Al cabo del tiempo, quise saber por qué le subrayaba tantas palabras el editor. Contestó: “Soy un investigador del lenguaje y el sistema se ha olvidado de las palabras que a mí me interesan. Me siento un desplazado: soy hijo de Quevedo”.
3
Un día, el escribidor incansable me dijo que debíamos vernos. Que era urgente. Andaba en un proyecto y quería contármelo. Nos vimos. Y estaba con un punto de recelo, como si se temiese una zancadilla, un desaire. Me lo dijo: “Estoy escribiendo la biografía de Julio Alejandro, y sé que tú también querrías hacerlo”. Había escrito del guionista de Buñuel, habíamos conversado mucho, en Veruela, ante el escritor adolescente Daniel Gascón, pero yo nunca me planteé en serio escribir una biografía de Julio. Román ya la tenía muy avanzada, ya había encontrado suculentos materiales familiares. Me dijo: “Espero que no te parezca mal: tú también has llegado del mar y desde el mar llegó él a mi vida. Y los dos sois Castro, y probablemente parientes, aunque no lo sabéis”.

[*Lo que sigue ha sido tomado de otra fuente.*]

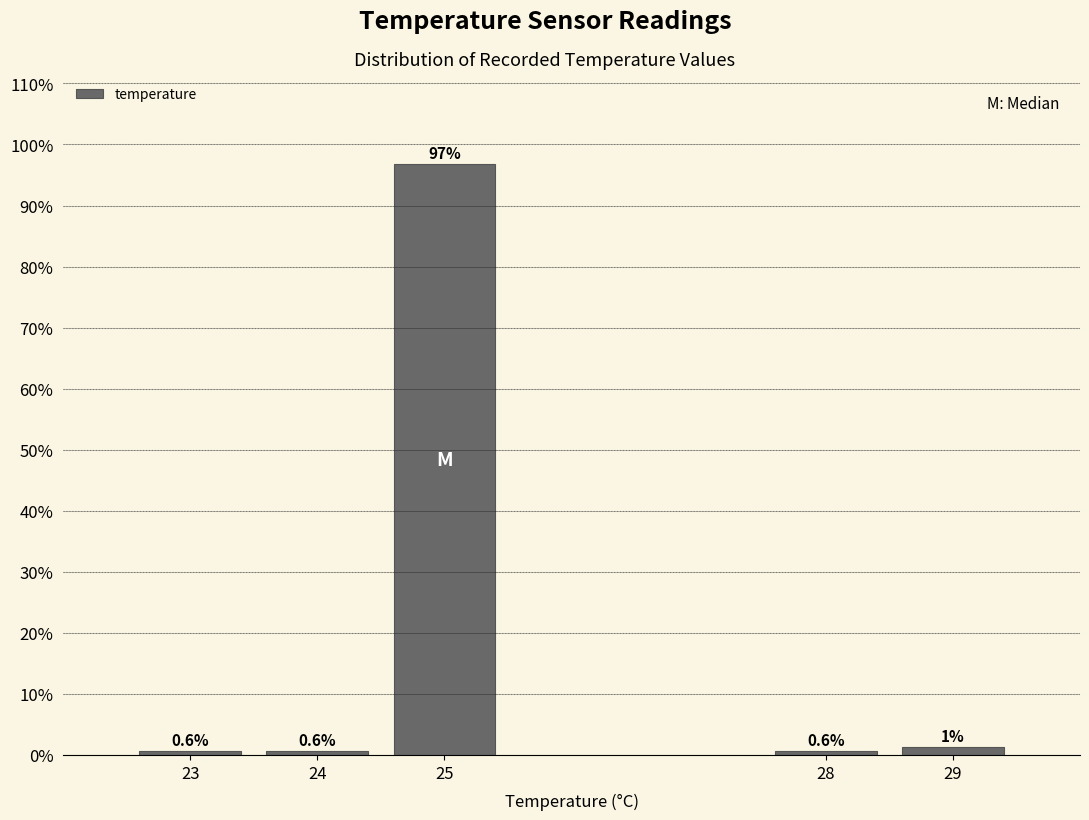

What is the smallest value displayed?

0.6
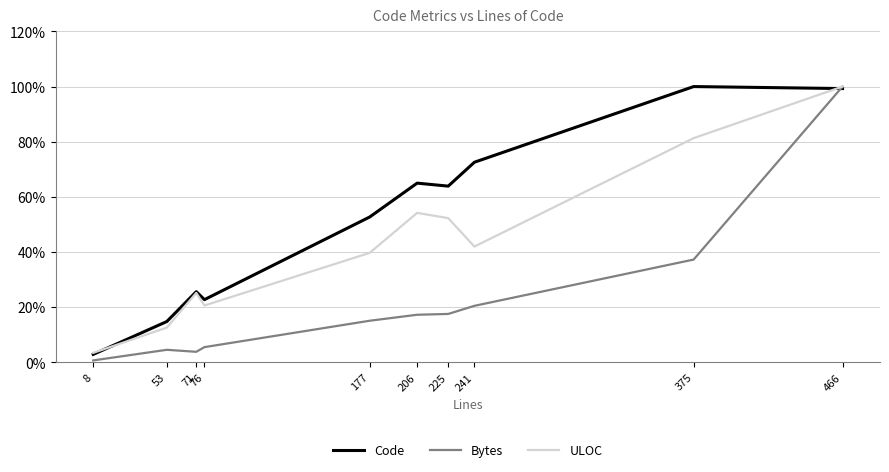

What is the total value across all series at 76?

48.9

No le quise decir que Julio me decía algunas veces: “A veces te veo como el hijo que nunca he tenido. Como el sobrino entrañable que nunca he podido tener”. Y que a veces me gritaba, desde el otro lado del hilo: “Te quiero, cabrón”. Sospechaba que tras tantas conversaciones en Veruela, con el fantasma de Bécquer al acecho, también se lo decía a él con la misma expresividad, con idéntico desenfreno: “Román, Román Ledo: Te quiero, cabrón”.
4
Me lo encontré otro día, herido ya de dolor, y lleno de proyectos nuevamente. Si algo definía a Román Ledo eran los proyectos: siempre andaba con uno debajo del brazo o en la pantalla del ordenador. Me preguntó qué hacía. “Acabo de escribir un artículo sobre algunos escritores oscenses”, contesté. Y al decirlo, me quedé de piedra: él también era oscense, se había educado en el parque, había oído cuentos maravillosos entre la floresta, y no aparecía en mi inventario. Me disculpé. “No te preocupes –agregó-. Te daré motivos para que escribas de mí”.
Tenía razón. Poco después publicó sus últimos libros. Y me contó que se había embarcado en una titánica tarea: quería escribir un Decamerón o Las Mil y una noches de cuentos de Aragón y del mundo. Lo iba hacer a su manera: con un estilo peculiar, a veces deliberadamente rezagado, con ironía, humor somarda y una inclinación al delirio.
Ahora me pregunto. ¿Llorará de pena y de inanición su ordenador? Hay soledades y amores perdidos de los que no te recuperas nunca.